County Clerk-Recorder Tom Daly dominated the field of candidates vying for the 69th Assembly seat, garnering more than 40 percent of votes in a race that attracted some of the biggest dollars in state races.

Business leaders steered nearly $1 million to Daly’s campaign through independent expenditures while labor leaders spent nearly $300,000 on campaign mail against him.

Predictions of a tight race between labor leader Julio Perez and Santa Ana City Councilwoman Michele Martinez for the second slot didn’t materialize. They finished third and fourth, respectively, with 17.9 percent and 16.5 percent of the vote.

Instead, both candidates came in behind the 22.5 percent won by Jose Moreno, a Latino Republican who tried to withdraw from the race a few months ago saying he feared that as a public worker at the county dealing with federal grants he may have violated a federal law restricting campaigning for office.

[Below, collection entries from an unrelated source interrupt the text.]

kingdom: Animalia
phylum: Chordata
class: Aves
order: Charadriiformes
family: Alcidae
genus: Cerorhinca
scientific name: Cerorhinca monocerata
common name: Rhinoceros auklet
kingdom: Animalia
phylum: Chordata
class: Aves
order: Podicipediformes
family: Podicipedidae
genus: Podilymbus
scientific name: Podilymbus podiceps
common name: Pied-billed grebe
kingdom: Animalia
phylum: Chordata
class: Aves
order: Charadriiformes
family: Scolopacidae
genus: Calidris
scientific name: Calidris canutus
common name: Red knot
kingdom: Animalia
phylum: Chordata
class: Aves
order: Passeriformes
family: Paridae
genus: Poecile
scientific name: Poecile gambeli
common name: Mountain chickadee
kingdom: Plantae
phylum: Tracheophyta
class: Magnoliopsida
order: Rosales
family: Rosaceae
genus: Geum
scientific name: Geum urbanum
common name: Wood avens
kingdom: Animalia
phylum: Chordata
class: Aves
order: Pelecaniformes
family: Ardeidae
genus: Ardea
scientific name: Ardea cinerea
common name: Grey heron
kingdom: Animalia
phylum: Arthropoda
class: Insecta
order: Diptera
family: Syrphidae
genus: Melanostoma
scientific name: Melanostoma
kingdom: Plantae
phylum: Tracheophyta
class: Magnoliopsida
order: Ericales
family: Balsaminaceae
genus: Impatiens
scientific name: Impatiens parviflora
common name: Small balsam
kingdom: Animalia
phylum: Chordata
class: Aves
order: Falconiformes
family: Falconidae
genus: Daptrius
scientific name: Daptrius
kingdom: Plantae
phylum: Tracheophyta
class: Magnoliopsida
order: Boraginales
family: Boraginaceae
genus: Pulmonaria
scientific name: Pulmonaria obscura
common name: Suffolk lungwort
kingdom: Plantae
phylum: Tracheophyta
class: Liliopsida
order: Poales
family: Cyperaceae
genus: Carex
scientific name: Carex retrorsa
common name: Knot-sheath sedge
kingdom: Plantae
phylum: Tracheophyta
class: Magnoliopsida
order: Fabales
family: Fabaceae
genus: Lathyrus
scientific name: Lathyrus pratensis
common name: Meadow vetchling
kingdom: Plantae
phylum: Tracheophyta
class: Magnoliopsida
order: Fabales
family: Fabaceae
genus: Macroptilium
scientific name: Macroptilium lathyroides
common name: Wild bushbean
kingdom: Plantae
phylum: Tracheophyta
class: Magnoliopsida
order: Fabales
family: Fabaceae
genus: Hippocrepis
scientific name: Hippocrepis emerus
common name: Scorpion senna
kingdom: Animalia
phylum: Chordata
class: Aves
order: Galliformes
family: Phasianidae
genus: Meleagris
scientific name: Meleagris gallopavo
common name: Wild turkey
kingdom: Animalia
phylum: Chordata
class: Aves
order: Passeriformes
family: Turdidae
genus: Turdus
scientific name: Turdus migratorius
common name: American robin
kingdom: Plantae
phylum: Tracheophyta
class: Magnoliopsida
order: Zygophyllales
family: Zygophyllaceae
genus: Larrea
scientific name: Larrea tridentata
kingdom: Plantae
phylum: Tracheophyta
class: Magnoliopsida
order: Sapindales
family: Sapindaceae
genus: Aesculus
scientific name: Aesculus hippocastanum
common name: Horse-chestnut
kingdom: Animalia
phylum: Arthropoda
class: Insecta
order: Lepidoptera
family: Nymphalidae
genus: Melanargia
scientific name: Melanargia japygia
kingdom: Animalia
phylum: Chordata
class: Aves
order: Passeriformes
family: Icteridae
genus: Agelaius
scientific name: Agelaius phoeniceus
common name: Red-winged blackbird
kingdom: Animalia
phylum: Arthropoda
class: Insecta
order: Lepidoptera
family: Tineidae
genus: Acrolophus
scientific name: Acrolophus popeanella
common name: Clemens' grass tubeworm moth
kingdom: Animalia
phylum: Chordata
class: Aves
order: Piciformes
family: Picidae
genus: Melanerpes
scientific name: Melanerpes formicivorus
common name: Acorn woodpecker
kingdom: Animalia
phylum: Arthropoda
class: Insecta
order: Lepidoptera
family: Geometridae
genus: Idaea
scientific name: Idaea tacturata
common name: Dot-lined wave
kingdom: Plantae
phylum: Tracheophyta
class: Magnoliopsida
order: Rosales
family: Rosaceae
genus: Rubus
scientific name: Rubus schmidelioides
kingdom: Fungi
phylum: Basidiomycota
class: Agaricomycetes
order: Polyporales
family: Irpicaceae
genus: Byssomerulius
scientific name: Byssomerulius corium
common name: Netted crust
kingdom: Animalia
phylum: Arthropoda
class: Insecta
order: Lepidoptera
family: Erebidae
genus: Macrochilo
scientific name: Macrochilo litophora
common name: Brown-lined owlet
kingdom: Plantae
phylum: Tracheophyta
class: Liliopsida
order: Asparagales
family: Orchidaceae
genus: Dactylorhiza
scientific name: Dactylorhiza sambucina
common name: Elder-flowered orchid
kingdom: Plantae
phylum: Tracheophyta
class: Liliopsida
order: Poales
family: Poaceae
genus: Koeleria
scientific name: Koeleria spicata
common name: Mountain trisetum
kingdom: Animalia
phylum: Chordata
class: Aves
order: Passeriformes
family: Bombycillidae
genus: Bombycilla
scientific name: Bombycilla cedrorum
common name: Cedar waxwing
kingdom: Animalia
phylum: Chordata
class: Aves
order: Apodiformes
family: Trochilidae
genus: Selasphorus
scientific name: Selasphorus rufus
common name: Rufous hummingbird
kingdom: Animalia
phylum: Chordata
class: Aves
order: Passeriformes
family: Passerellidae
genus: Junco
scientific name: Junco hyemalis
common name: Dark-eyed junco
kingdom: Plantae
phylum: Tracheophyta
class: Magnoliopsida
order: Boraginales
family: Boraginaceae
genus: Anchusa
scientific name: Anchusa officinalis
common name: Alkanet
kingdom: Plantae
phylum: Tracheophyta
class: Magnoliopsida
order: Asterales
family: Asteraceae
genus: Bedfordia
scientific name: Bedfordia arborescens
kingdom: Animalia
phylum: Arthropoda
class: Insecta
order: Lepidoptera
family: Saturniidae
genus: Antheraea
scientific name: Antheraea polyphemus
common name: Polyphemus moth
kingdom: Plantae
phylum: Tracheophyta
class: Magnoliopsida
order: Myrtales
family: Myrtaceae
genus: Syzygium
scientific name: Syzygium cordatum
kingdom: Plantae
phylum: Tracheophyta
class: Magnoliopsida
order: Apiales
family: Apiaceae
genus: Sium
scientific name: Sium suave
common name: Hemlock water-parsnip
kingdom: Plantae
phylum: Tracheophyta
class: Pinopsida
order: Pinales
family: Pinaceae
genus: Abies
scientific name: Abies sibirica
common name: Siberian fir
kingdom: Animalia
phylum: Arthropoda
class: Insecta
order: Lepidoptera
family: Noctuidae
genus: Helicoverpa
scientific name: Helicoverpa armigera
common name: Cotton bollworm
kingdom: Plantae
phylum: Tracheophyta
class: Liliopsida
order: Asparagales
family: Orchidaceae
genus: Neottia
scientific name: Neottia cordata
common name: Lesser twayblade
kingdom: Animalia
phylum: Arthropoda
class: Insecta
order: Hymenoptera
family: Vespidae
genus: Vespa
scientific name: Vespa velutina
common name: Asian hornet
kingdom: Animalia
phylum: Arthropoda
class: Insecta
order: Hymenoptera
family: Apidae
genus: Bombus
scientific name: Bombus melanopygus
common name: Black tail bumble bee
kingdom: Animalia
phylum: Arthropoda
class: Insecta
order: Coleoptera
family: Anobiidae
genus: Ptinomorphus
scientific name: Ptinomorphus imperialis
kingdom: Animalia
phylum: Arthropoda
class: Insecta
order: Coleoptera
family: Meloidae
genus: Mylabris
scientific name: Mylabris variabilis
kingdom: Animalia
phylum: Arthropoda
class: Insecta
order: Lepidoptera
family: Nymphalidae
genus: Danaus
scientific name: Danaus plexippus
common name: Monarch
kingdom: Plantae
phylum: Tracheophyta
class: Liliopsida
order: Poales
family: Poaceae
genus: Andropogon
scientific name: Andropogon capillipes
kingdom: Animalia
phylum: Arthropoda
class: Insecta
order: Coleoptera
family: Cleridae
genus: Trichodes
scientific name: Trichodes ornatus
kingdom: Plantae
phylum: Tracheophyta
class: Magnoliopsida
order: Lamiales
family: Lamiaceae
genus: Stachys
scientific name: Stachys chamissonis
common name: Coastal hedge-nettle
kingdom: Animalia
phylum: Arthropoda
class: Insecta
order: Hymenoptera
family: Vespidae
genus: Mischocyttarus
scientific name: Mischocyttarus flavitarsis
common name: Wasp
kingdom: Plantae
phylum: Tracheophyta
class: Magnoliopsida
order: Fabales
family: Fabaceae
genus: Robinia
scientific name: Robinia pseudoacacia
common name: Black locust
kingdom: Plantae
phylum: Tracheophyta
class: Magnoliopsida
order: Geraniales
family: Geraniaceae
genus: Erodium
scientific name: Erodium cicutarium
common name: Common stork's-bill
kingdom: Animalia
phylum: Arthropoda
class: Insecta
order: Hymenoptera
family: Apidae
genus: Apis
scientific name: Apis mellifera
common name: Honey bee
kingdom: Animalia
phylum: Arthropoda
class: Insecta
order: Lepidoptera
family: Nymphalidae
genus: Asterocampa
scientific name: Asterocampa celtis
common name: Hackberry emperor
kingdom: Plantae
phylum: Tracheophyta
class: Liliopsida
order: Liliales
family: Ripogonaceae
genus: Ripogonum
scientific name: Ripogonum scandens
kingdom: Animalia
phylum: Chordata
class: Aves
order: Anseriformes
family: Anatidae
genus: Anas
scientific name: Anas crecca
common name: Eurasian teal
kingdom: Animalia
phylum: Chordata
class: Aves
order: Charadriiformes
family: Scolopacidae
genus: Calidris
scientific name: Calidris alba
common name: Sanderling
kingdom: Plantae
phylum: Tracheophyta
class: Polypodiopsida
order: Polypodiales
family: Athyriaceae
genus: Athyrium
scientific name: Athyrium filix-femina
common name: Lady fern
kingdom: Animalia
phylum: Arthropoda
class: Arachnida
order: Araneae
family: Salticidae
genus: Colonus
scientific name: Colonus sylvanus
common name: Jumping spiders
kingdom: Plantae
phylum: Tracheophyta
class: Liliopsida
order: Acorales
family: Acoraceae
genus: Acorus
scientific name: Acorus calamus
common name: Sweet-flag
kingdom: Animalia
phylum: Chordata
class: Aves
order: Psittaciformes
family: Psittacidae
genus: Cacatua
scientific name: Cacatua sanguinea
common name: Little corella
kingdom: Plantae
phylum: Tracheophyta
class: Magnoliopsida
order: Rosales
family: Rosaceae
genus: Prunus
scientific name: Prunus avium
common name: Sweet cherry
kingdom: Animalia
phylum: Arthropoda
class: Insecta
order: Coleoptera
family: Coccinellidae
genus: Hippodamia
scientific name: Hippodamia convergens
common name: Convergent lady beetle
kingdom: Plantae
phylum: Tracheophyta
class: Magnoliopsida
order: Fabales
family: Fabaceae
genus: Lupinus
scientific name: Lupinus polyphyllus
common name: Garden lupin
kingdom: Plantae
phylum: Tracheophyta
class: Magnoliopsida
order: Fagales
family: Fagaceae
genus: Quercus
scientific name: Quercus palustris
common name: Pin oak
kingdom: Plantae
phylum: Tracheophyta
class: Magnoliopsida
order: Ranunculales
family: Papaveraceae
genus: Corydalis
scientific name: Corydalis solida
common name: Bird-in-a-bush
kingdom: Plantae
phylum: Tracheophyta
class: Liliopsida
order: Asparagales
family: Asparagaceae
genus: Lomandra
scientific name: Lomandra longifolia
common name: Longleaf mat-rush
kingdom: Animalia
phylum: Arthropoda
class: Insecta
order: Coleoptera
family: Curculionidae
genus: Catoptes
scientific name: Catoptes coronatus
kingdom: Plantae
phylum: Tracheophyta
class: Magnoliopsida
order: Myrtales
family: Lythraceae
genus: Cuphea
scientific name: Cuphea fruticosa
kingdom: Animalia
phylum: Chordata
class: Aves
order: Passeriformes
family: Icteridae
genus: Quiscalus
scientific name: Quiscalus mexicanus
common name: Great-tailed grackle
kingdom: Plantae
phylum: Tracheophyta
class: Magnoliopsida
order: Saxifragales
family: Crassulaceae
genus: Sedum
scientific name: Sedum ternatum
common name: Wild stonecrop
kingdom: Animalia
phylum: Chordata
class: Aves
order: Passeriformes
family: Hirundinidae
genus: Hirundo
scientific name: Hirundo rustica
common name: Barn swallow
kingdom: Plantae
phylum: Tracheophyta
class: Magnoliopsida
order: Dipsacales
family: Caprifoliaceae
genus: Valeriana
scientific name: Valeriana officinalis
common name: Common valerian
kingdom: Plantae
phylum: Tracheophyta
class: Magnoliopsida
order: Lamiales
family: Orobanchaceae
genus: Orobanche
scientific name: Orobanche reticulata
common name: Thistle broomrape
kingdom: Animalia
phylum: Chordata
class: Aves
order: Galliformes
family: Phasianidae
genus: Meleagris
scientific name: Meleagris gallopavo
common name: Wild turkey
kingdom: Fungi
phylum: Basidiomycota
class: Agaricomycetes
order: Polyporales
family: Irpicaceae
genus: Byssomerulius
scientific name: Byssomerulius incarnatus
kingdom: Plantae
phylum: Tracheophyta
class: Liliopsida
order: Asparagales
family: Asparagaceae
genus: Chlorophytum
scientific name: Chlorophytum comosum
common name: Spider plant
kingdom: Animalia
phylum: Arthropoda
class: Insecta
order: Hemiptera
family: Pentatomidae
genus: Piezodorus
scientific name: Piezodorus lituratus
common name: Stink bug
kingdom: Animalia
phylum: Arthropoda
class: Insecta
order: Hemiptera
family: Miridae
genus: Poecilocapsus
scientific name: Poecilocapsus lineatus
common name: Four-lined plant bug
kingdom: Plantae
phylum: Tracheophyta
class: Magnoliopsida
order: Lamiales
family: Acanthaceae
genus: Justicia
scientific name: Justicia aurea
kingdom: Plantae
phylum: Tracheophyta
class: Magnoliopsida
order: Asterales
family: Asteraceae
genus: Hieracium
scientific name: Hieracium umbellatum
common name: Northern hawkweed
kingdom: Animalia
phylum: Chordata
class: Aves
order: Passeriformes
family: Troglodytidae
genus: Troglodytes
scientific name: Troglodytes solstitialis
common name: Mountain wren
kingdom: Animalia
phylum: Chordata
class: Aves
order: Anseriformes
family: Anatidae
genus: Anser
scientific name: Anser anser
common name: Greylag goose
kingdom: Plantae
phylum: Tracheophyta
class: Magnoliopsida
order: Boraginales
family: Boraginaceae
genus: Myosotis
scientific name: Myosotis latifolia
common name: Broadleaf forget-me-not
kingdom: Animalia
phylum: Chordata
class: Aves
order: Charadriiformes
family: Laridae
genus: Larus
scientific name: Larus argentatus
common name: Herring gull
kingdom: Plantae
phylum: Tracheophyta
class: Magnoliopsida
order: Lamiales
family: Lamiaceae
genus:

Yet given the district’s voter registration margins, its likely that Daly has already won the race and will represent the state’s most Latino Assembly district.

On Tuesday at the Casa Garcia Mexican restaurant in Anaheim, Daly was jubilant.

“It’s even better than I expected,” Daly said.

While Daly acknowledged that the independent expenditures were “helpful”  during the campaign, he said that his own decades of service were the key.

“I have a track record and years of experience,” Daly said. “Voters are looking for stability. They’re desperate for problem solvers. … I’m not an ideologue.”

Daly said there is no bad blood among his and the Martinez and Perez camps.

“Many people supporting Martinez and Perez are people I respect and have known for a long time,” Daly said. “My door will be open to any person who cares about Orange County,” Daly said.

Yet on Tuesday night, labor leaders supporting Perez weren’t interested in talking about olive branches.

Tefere Gebre, executive director of the Orange County Labor Federation, said the election was a statement by labor that it is tired of being used as an “ATM” by candidates from both parties.

He described his support for Perez as a personal beef with termed out Assemblyman Jose Solorio. Despite heavy backing from labor, one of Solorio’s first moves was to join a business caucus, Gebre said.

“Are we going to recycle the same assholes over and over again?” Gebre asked. “If that’s the case, then what the [expletive] am I doing here?”

Yet at Daly’s victory party, Solorio said Tuesday’s vote confirmed what he said all along, “that this is a moderate district.”

Tom Umberg, another former assemblyman from the 69th District, was also at Daly’s celebration and noted that Daly had the right mix of skills for the situation in Sacramento.

“Tom is a pragmatic problem solver and exactly what Sacramento needs,” Umberg said.

As for the tension in Democratic party circles over the split between Daly and Perez camps, Umberg said it will pass.

“Everybody comes together,” he said.